Belém não dorme — ela cochila com um olho aberto e o outro mergulhado em neblina. Às vezes, essa neblina se arrasta por ruas que não estão mais nos mapas. E às vezes… você entra num ônibus que não desvia estar ali.
Essa história chegou até mim como uma sugestão. Não sei se foi sonho, devaneio ou delírio. Mas ela tem cheiro de verdade. Daquela verdade que arrepia a nuca.
O nome dele é Roberto. Mora na Terra Firme, trabalha no centro. Uma rotina miúda, sem grandes desvios. Mas numa noite qualquer — terça-feira, tempo abafado, ar cheirando a ferro e chuva — ele perdeu o ônibus. Estava na Praça Dom Pedro II, quando um coletivo estranho dobrou a esquina como quem invadiu um tempo errado.
Era um ônibus antigo, vinho escuro, com pintura fosca e uma placa de madeira onde devia haver o letreiro eletrônico. Escrito à mão, em letras talhadas: 11:13 – Sete Além .
O motor roncava como se cuspisse areia. O cobrador era um sujeito magro, de rosto liso demais, olhos fundos, e um sorriso que parecia ensaiado. Acenou para Roberto com um gesto lento, convidativo — como se já soubesse que ele entraria.
Dentro, o ar era denso, abafado. Havia três passageiros. Uma senhora com vestido de luto antigo, luvas e véu. Um homem de chapéu lendo um jornal de páginas ocres, como se tirado de uma gaveta esquecida. E uma menina — os olhos dela não piscavam. Quando enviado, foi como se o tempo dobrasse em silêncio.
Ninguém falou com ele. Ninguém cobrou passagem.
Lá fora, Belém parecia… errada. As ruas tinham nomes familiares, mas não pertenciam a este século. Postes tortos lançavam luz morta sobre calçadas rachadas. Fachadas de prédios exibiam letreiros com palavras escritas em ortografia antiga. E não havia som — nem de gente, nem de motor, nem de vento. Apenas o zumbido contínuo do ônibus e um pulsar surdo, como se a cidade respirasse embaixo da pele.
— Primeira vez em Sete Além? — Disse a senhora do vestido.
A voz dela era de veludo úmido, frio e cheio de poeira.
Roberto tentou rir, mas não conseguiu. Apenas assentiu com um nó na garganta.
— Esse entrou errado — ela disse, encarando o cobrador.

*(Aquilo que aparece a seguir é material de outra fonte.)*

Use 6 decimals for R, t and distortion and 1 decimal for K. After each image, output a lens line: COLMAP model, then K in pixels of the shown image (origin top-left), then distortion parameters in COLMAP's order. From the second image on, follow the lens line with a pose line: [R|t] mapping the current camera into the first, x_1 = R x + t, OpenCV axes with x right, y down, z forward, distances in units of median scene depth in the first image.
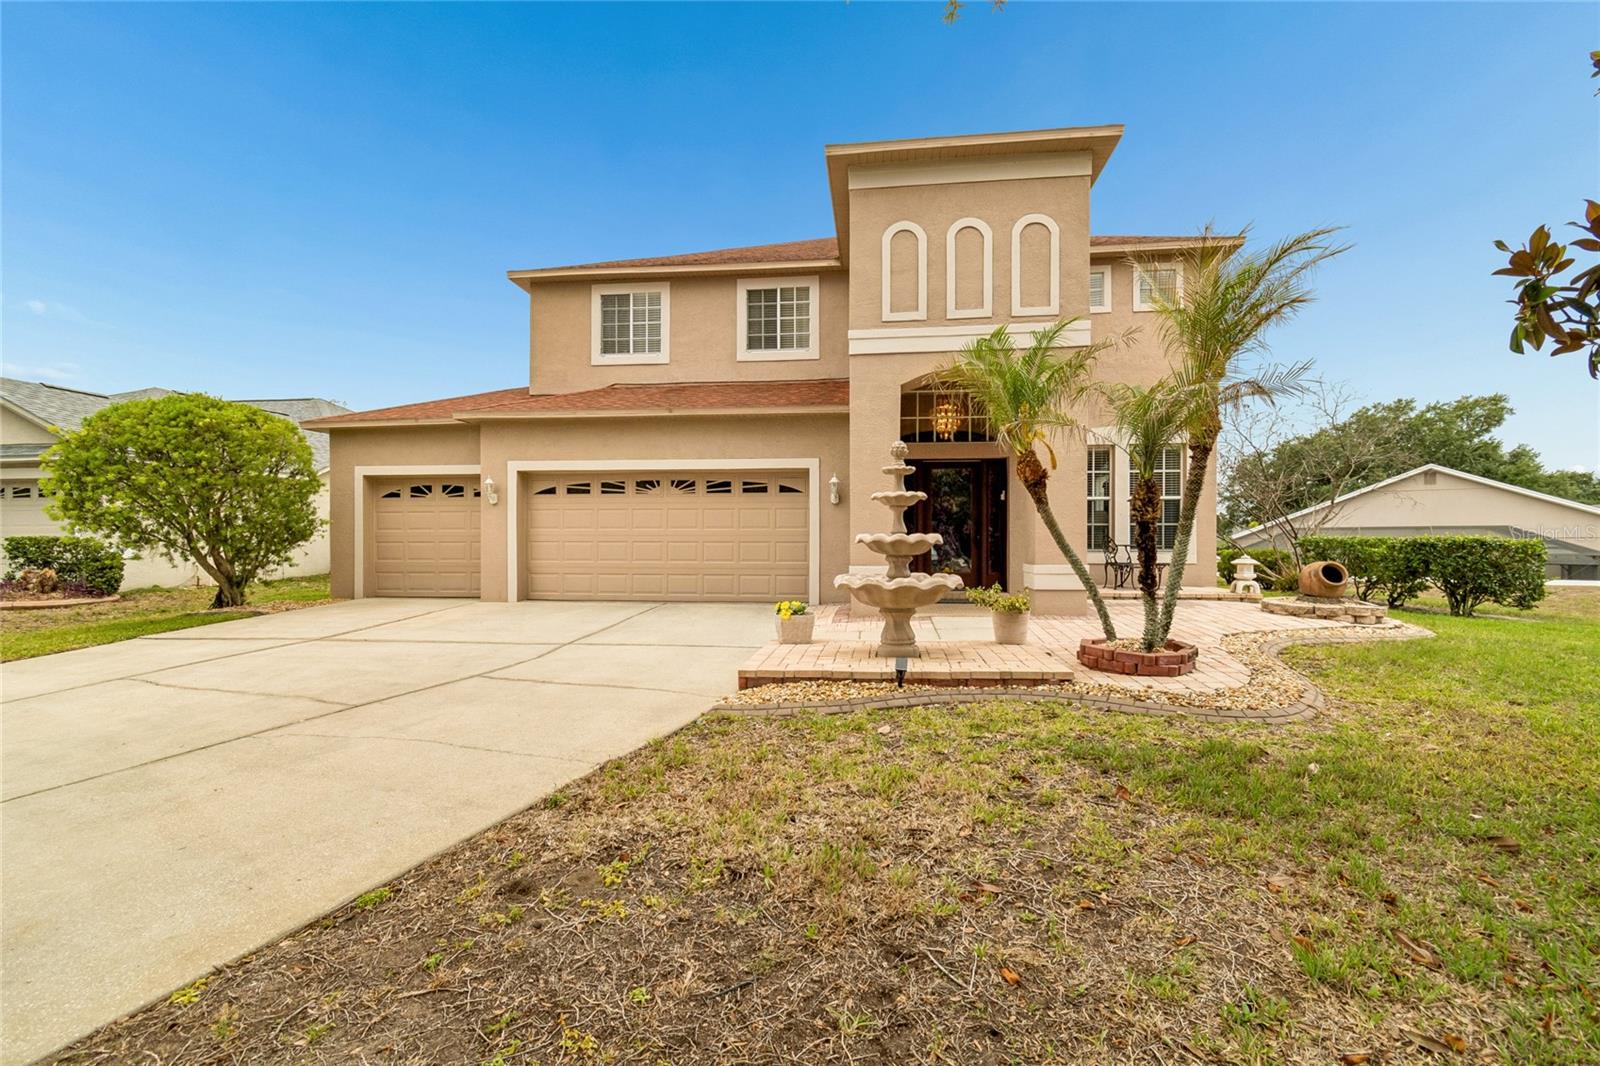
lens RADIAL K [[712.6, 0, 800.6], [0, 712.6, 544.4], [0, 0, 1]] dist [0.003166, -0.001302]
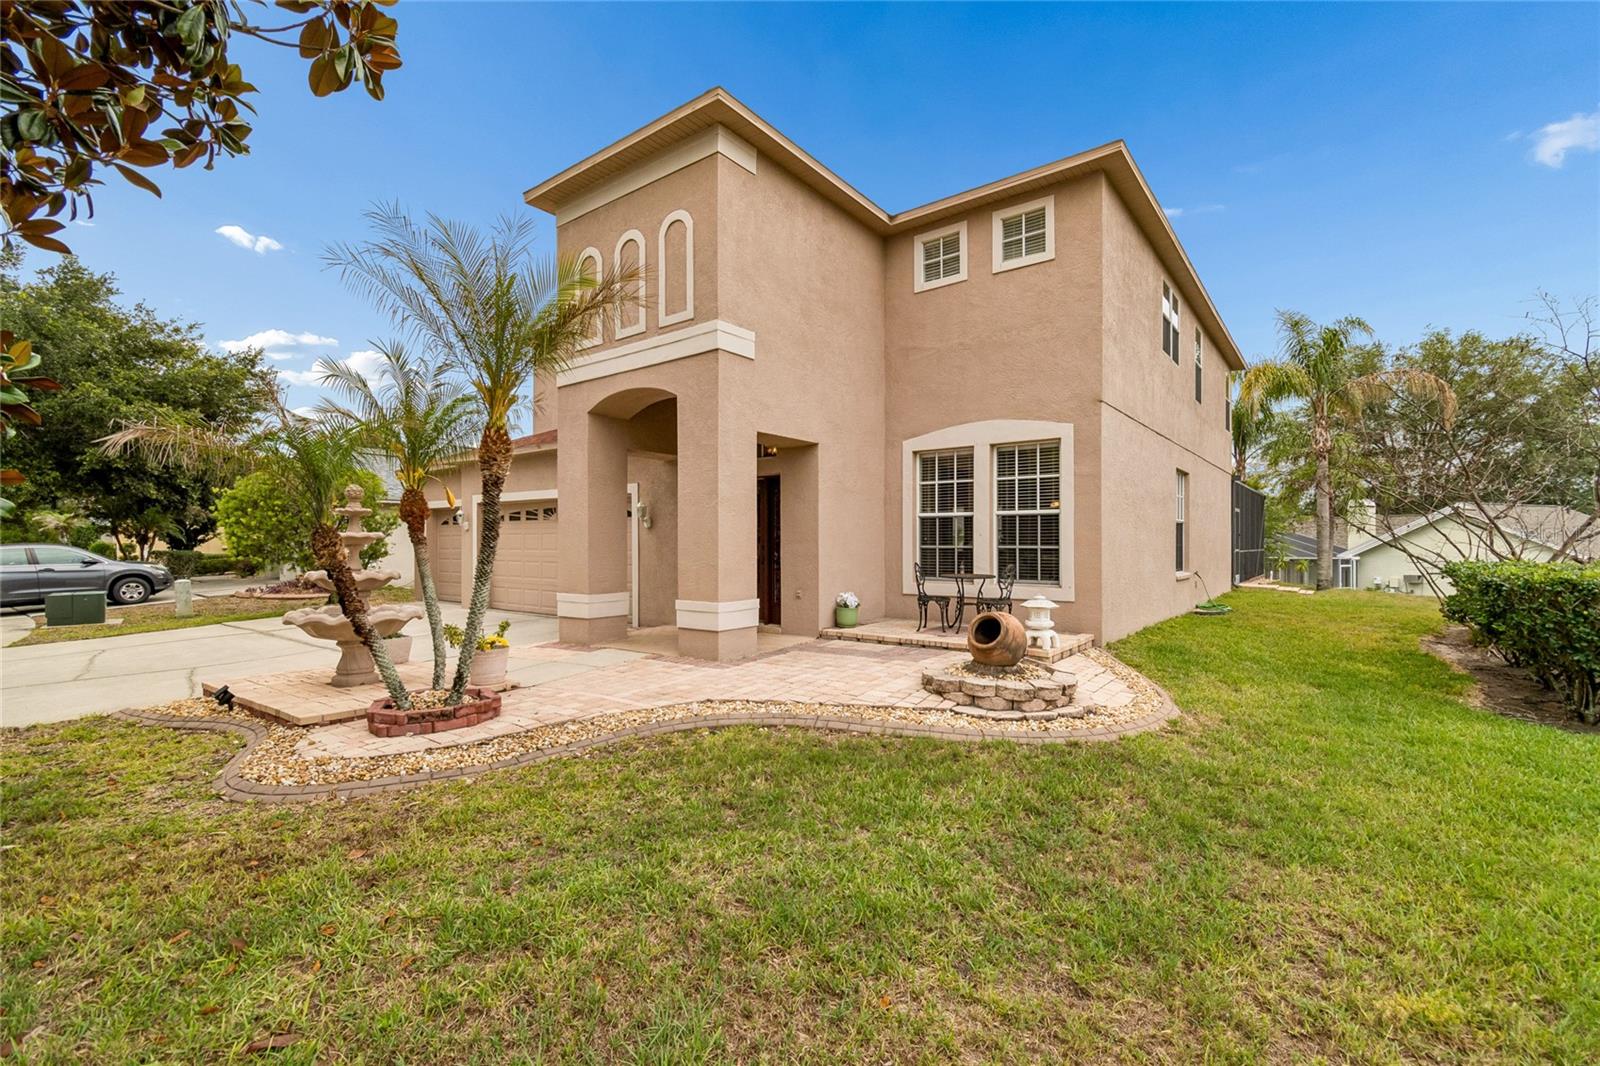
lens RADIAL K [[712.6, 0, 806.8], [0, 712.6, 538.1], [0, 0, 1]] dist [0.003166, -0.001302]
pose [[0.862190, -0.004439, -0.506565, 0.705846], [-0.000869, 0.999947, -0.010242, -0.030902], [0.506584, 0.009271, 0.862141, 0.237291]]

O ônibus estancou de súbito. As portas se abriram para uma rua escura, parecida com a Avenida Nazaré. Mas não era. Era uma Nazaré mais funda, mais sombria. As árvores não tinham folhas. O céu tinha um tom púrpura viscoso, como vinho talhado.
Ele desceu. E o ônibus… sumiu. Não foi embora — sumiu .

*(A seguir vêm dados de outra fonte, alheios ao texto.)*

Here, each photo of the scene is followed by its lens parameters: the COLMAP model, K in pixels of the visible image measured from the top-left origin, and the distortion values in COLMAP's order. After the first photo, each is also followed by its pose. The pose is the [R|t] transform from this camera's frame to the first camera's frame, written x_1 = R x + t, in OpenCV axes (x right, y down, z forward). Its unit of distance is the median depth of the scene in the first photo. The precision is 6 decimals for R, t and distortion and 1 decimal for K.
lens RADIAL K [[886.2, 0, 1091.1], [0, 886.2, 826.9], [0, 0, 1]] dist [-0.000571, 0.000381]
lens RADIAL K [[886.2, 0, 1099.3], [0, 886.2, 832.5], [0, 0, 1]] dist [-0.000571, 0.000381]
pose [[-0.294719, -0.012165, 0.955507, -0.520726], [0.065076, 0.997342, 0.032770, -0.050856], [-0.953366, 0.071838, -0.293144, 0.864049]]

A rua piscou, como em filme queimado. De repente, estava de volta. Os carros, os filhos, as luzes — tudo onde deve estar. Um homem vendia tacacá na esquina. Um casal discutiu ao pé da Basílica. E o relógio da Catedral marcava 11:13 .
Desde então, Roberto não anda mais tarde. E nunca mais olhou nos olhos de nenhum cobrador. Especialmente se estiver sorrindo antes de ele pedir a passagem.